The Horse

I rode along a rural blacktop in the dim light of the early morning passing farmers’ fields and flowing patches of forest green. The morning air was crisp and clean; the sun just beginning to rise over the horizon behind me; and I was soaking in the peaceful solitude and the melodious drone of the engine beneath me when ahead and to the right I glimpsed a large horse through the trees. He stood motionless in a field probably twenty-five yards off the road facing toward the blacktop, to the left as I viewed him. His head was held proudly high in the morning air. He was oddly colored; his head, neck, and forequarters a rust brown and his hindquarters white forming a diagonal line from the top and left down across his torso. I lost him behind the trees and then spied him again as I drew nearer. The almost haughty manner in which he held his head high was reminiscent of Bucephalos, the great ox headed war horse of Alexander the Great. He seemed to portray the very essence of strength, of freedom and I could almost see the tossing of heads and shaking of manes that cried out the lust for battle in the mighty mounts of ancient warriors. No doubt he counted royalty in his blood lines; perhaps the likes of Traveler, the tall white steed of Robert E. Lee or Comanche the hearty survivor of the battle at the Little Big Horn. I turned the throttle slightly in anticipation as we sped toward the place where I would be able to see this magnificent beast more clearly. As I neared the woods he remained unmoving in the cool morning breeze; seemingly the master of all he surveyed; the king of his own large meadow.

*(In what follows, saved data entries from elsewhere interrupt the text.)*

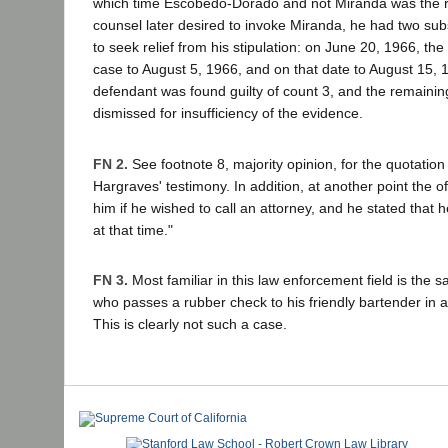
which time Escobedo-Dorado and not Miranda was the ru
counsel later desired to invoke Miranda, he had two su
to seek relief from his stipulation: on June 20, 1966, the
case to August 5, 1966, and on that date to August 15, 1
defendant was found guilty of count 3, and the remaini
dismissed for insufficiency of the evidence.
FN 2.
See footnote 8, majority opinion, for the quotation
Hargraves' testimony. In addition, at another point the off
him if he wished to call an attorney, and he stated that h
at that time."
FN 3.
Most familiar in this law enforcement field is the 
who passes a rubber check to his friendly bartender in
This is clearly not such a case.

Suddenly I was there. As I passed the tree line I turned my head quickly to the right to drink in the beauty for which I had longed. There before me in the light of the rising sun, shadowed by the trees, alone in a meadow sprouting with fresh shoots of grain stood a long idle oil pump jack, its rusty head thrust to the sky and its aging shaft angled to the ground behind it. It showed the signs of many years of neglect, although with certainty it had once striven long and hard drawing that precious fuel and lubrication of the civilized world from its secluded hideaway in the depths beneath this prairie farmland. Though old and worn from the constant barrage of hostile elements it would surely stand for years to come a stark reminder of what once had been; a harbinger, perhaps, of what we will one day be.

I did not look back as I rode away. I did not turn for a parting glance, but as the meadow drifted beyond my shoulder and into my past and as the harmonious drone of the engine captured my hearing once more and the brush of the morning air caressed my face, I wondered, after I was gone did it become the horse again?